So, if you weren’t keeping up with politics last week, and I barely was, honestly, thanks to the growing “to do” mound on my desk at work, the Senate Democrats got rid of the Filibuster on Presidential judicial and executive nominees. In case you don’t know how it works, the President appoints judges and executives and then the Senate approves them via the “consent” clause of the Constitution. (If you already know all this then skip to paragraph two). All that means is the Senate either says yes or it says no. Well, that’s all over now. As of just last week, the Senate could engage or threaten to engage in near endless debate which would result in a judicial nominee not making the cut and being sent on their way unless 60% of the body’s 100 members voted to overrule the filibuster (called cloture). In earlier, better, years, Senate members only engaged in a filibuster when the nominees were very very bad. In fact, they barely ever did it at all because it’s generally been the viewpoint of the Senate that a President has the right to appoint his own judges and that should basically be left alone even if you give them a hard time during the approval process which always happened no matter who was in the Senate minority.
Now the Senate can approve judges through a simple majority which makes more sense anyway. Regardless, it’s important to understand that the filibuster isn’t a Constitution institution, it’s simply part of the rules that the Senate set for itself. Senate rules can be changed with a simple majority. So, what does this mean?
It means that now whoever is in charge, Democrats or Republicans, can now pass Presidential judicial and executive nominations with a simple majority. It means less gridlock. That’s all. Truthfully, in the political context in which this rule has been changed it means almost nothing. The GOP was already holding everything up. They can’t really do more. However, what some people fear is that the Senate majority will do away with the filibuster on other issues as well meaning that the majority could always pass whatever bills they wanted without the minority having a way to stop them.
I’m here to tell you that I don’t think that’s necessarily a bad thing. Given the extreme entrenchment of the Parties, the filibuster currently does only one thing. It protects whoever is in the minority in the Senate from having to compromise in order to get things they want. In my opinion, the Democrats should have gotten rid of the filibuster for everything. In the current climate, it contributes to partisanship rather than protecting the minority’s constituency. The Democrats didn’t do that because, well, because they’re stupid. The filibuster needs to go, the Democrats need to pass some things.
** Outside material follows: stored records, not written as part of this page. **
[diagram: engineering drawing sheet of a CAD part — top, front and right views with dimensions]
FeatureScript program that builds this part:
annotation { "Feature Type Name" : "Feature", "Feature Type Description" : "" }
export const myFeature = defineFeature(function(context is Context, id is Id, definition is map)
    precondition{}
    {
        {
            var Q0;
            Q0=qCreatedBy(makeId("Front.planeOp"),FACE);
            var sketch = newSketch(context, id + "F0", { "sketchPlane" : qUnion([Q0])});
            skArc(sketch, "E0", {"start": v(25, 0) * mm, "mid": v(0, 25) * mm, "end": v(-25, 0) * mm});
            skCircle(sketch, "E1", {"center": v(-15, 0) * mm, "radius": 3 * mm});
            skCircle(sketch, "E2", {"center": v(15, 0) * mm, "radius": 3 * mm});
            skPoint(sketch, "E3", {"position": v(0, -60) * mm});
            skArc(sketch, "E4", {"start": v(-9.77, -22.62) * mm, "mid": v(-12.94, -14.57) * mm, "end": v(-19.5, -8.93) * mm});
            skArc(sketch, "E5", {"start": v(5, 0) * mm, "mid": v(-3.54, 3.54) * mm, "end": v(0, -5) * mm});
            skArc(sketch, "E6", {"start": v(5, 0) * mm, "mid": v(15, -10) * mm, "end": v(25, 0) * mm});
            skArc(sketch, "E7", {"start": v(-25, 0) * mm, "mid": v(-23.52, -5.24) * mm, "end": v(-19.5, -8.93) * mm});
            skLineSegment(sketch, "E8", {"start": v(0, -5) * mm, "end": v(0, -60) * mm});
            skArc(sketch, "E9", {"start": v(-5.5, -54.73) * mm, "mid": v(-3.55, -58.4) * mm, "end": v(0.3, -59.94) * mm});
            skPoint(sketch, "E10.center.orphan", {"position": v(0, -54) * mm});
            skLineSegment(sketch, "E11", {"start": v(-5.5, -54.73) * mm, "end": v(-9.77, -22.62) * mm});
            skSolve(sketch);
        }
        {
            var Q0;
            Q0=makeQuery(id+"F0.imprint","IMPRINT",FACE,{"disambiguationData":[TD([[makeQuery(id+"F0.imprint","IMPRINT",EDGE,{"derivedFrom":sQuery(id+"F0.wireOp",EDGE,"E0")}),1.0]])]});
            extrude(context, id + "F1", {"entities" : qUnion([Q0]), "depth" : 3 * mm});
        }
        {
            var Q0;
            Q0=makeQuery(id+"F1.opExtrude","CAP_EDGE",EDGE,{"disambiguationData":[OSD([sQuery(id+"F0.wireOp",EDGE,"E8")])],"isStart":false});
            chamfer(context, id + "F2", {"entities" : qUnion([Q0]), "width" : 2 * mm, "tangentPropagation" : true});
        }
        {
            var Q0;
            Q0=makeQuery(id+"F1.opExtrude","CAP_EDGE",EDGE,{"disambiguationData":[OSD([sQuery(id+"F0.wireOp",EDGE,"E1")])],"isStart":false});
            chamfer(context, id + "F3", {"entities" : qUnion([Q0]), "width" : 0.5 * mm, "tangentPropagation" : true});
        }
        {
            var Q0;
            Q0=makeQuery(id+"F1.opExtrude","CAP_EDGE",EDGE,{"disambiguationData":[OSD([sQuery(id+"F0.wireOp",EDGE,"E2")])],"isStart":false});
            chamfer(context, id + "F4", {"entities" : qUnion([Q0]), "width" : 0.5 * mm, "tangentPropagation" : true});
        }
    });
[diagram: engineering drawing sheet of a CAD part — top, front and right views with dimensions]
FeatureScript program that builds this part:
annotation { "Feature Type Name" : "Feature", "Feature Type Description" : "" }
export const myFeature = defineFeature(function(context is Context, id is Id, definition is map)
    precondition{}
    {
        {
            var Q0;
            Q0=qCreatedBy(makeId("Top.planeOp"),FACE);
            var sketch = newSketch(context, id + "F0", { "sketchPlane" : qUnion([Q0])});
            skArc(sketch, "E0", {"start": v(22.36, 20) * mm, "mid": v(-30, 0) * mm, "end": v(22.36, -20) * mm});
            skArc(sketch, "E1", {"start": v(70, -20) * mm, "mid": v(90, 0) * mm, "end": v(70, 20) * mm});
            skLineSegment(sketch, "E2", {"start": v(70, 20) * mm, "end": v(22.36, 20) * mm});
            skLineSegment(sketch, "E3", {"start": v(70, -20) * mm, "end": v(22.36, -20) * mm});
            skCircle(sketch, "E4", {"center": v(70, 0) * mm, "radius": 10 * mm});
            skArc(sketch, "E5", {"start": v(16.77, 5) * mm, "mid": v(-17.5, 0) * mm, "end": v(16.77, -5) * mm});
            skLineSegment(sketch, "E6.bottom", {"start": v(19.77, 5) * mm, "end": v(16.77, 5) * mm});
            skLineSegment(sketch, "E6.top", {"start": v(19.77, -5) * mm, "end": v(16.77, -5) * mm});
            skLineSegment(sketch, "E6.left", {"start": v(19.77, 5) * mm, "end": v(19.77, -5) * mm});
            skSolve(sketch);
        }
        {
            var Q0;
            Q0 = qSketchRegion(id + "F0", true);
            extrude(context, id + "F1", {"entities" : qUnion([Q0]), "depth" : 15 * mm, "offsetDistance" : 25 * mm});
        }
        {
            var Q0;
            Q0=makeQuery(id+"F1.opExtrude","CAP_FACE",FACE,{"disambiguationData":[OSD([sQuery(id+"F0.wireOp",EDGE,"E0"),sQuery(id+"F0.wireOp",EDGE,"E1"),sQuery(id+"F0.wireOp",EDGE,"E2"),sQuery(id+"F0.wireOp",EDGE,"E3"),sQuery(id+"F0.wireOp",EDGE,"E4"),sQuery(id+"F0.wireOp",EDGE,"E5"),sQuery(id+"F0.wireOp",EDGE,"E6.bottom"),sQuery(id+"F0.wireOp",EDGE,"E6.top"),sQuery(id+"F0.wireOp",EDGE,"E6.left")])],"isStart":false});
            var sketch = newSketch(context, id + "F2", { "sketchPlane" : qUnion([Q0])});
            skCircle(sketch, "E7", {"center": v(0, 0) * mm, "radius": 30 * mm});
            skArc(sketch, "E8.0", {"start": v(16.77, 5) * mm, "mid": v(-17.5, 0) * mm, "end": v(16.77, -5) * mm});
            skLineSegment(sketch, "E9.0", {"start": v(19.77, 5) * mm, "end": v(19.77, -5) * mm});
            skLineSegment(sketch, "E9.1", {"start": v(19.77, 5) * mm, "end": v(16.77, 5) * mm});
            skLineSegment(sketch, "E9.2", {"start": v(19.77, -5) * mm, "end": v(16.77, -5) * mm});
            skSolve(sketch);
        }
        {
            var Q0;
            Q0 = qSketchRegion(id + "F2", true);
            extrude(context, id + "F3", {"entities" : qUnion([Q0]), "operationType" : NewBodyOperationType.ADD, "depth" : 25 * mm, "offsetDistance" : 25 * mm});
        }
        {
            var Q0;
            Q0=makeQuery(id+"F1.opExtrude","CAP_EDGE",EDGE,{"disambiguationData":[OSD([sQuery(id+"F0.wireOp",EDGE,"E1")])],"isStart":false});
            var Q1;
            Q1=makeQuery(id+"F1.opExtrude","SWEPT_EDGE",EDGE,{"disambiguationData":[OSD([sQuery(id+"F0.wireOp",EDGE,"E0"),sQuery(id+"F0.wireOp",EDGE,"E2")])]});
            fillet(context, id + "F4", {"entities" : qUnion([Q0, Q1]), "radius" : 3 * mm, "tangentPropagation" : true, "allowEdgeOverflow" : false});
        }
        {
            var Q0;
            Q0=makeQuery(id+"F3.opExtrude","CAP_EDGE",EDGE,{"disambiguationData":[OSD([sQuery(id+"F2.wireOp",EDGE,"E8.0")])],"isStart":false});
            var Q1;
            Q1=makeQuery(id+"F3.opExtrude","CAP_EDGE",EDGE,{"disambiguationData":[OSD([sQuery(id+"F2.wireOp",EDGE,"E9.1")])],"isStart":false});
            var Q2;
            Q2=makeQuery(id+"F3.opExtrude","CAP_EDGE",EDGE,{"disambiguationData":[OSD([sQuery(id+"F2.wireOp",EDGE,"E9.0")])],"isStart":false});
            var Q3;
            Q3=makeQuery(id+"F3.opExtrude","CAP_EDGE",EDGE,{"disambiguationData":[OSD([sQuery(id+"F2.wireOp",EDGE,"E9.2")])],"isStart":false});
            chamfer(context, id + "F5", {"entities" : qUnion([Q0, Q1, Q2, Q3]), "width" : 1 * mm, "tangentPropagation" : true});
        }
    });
Now what will happen is that when the Republicans regain the Senate, and they eventually will, they’ll simply kick the filibuster out of the way totally citing the “abuse” they received when the Democrats started the repeal ball rolling. Then they’ll get a bunch of stuff passed that they want and Democrats will howl and whine because they were too stupid and wimpy to do it first. They’ll appeal to the American people and the American people won’t care, at all. Why do I think this? Well, Mitch McConnell basically promised to make Democrats regret getting rid of the filibuster for judicial and executive nominations. The Democrats have basically set the table for him to get rid of it altogether if the GOP gets the majority in the coming mid-term elections.
Very stupid, Harry Reid. Half assing isn’t the way you get things done. It’s the way you get a knife in the back as soon as you’re in the minority. You’ll be standing there with a knife sticking out of your back and nothing to show for it. Still though, even if it’s the GOP that finally does the deed, I’ll be glad to see the filibuster go. I’ve heard enough talk. Let’s get some bills passed, make some mistakes, and move forward. After all, they’re supposed to be setting policy, not debating issues until they no longer matter and the nation is communally suicidal.
Our government has become far too slow moving. Whether speeding it up would be for good or ill in the short term we need government to start doing things again and getting rid of a mechanism that’s only used as a tool of intransigence is a good start.